DDLJ sort en 1995. Première réalisation d'Aditya Chopra, fils aîné de l'expert en la matière Yash Chopra, ce film est historique sur bien des points. Cette fresque romantique réunit à l'écran le super-couple Shahrukh Khan et Kajol pour la troisième fois. Mais en plus d'une mise en scène variée et d'un duo resplendissant, l'histoire regorge d'une sincérité et d'une émotion rarement égalées, tout en sachant séduire un jeune public. Tout d'abord, les jeunes héros sont des NRI (Non Resident Indian), autrement dit des immigrés indiens vivant en Angleterre. Une nouveauté pour un film "made in India". De plus, l'image pas toujours élogieuse de l'Inde et des indiens a provoqué de vives réactions, pour ensuite créer un intérêt total. Mais c'est surtout la manière dont cette histoire d'amour, à la base des plus classiques, a été abordée et portée à l'écran par son réalisateur qui est révolutionnaire. Dans ce film, s'il y a présence maternelle et paternelle, celle-ci ne prêche pas nécessairement la bonne parole et n'a pas toujours raison. Un changement radical pour Bollywood, dont beaucoup de films appartiennent au genre du cinéma familial, comme DDLJ. C'est une remise en cause de l'autorité parentale et de sa véracité qui est exécutée dans ce film pas comme les autres. Et c'est sans doute pour cela qu'il est devenu un classique.

JWM sort en 2007. A l'heure où des films purement commerciaux comme Partner, Dhoom ou No Entry font un carton, avec leur lot de filles en bikini et en micro-short, JWM est un retour aux sources, sans pour autant être un plagiat de vieilles romances. C'est un film "à l'ancienne", ce qui ne l'empêche pas d'être unique, original, frais et audacieux. En plus de personnages à la psychologie parfaitement étayée, la tournure de l'histoire et le schéma narratif du film constituent à eux seuls un vrai changement dans les codes de la comédie romantique de Bollywood. De plus, les personnages de Geet et Aditya sont presque totalement indépendants, émancipés de tout devoir familial, d'ordre religieux, honorifique ou social. Et ce contrairement à DDLJ, dans lequel l'autorité paternelle et la soumission maternelle constituaient le fil conducteur du récit. Dans JWM, les deux héros n'ont pas peur de la pression familiale, ce qui donne une véritable liberté aux personnages et aux émotions qu'il éprouvent. JWM narre le conte moderne de deux personnalités modernes, dans une Inde qui n'a pas changé d'un pouce, toujours relativement conservatrice.

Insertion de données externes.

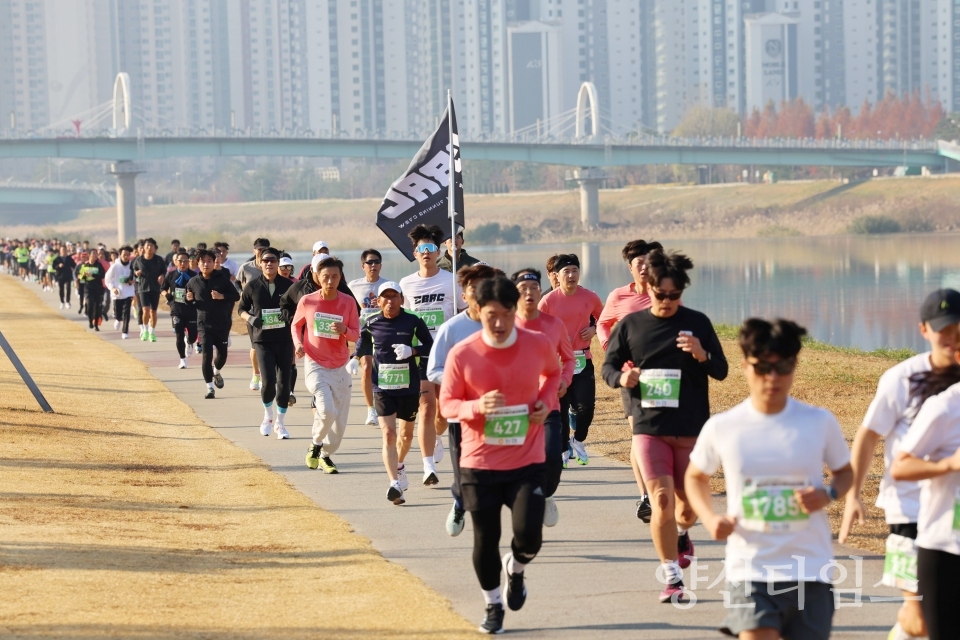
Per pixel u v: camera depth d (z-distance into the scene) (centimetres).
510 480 1363
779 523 1035
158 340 5719
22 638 1310
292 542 1872
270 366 2917
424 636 1358
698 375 1538
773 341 1021
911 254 16612
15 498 2147
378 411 2123
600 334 2105
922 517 1113
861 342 7275
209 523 2027
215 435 3002
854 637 1350
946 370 1158
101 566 1675
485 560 1367
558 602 1502
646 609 1464
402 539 1888
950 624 1100
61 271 8250
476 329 1752
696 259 16900
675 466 1546
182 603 1496
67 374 4275
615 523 1966
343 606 1489
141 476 2447
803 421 1043
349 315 2416
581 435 2427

Si les mentalités de la jeune génération évoluent, le pays reste à l'identique. Et là est le véritable intérêt de ce film : c'est une réflexion de l'Inde actuelle, véridique et nuancée. Pas de prise de position de la part de l'équipe du film, juste la réalité. Les acteurs y mettent du leur, et l'essentiel est là : des bons sentiments et une happy end ! Dilwale Dulhania Le Jayenge Dilwale Dulhania Le Jayenge et Jab We Met : deux films qui se ressemblent, mais pas tant que ça...

Plus d'une décennie sépare les sorties de ces deux films. Et pourtant, on peut noter de nombreuses similitudes entre les deux long-métrages, aussi anodines que flagrantes. Tout d'abord le contexte. En effet, si entre temps les mentalités de la jeune génération ont évolué, le contexte politique, social et religieux n'a pas changé d'un pouce. D'où le véritable intérêt d'émettre un parallèle entre ces deux films de différentes époques. En effet, si dans DDLJ, les héros vouent un culte à la bénédiction parentale et au respect des traditions ainsi qu'à l'autorité des aînés, JWM est beaucoup plus libéré de ce point de vue là. Les héros sont livrés à eux-même, tout comme dans la première partie de DDLJ, mais ils le restent presque durant tout le film. Dans DDLJ en revanche, les parents ont une place presque capitale dans l'intrigue. Dans JWM, toutes les péripéties sont dues aux héros et aux héros seuls. S'ils ne se retrouvent pas, ce n'est en rien dû à une différence de milieu, de religion ou à l'obstacle que constitue le refus des parents illustré dans DDLJ. C'est juste que les héros sont trop égarés pour se rendre compte qu'ils sont amoureux. Alors que dans DDLJ, l'amour arrive beaucoup plus vite, mais l'élément perturbateur de cette relation est le père de Simran. On note que dans JWM, il y a une absence presque totale de figure maternelle, celle de Geet étant très peu présente à l'écran, et celle d'Aditya est en froid avec ce dernier. En revanche, dans DDLJ, la mère est un élément important de l'histoire, même si elle est bien plus effacée que son mari.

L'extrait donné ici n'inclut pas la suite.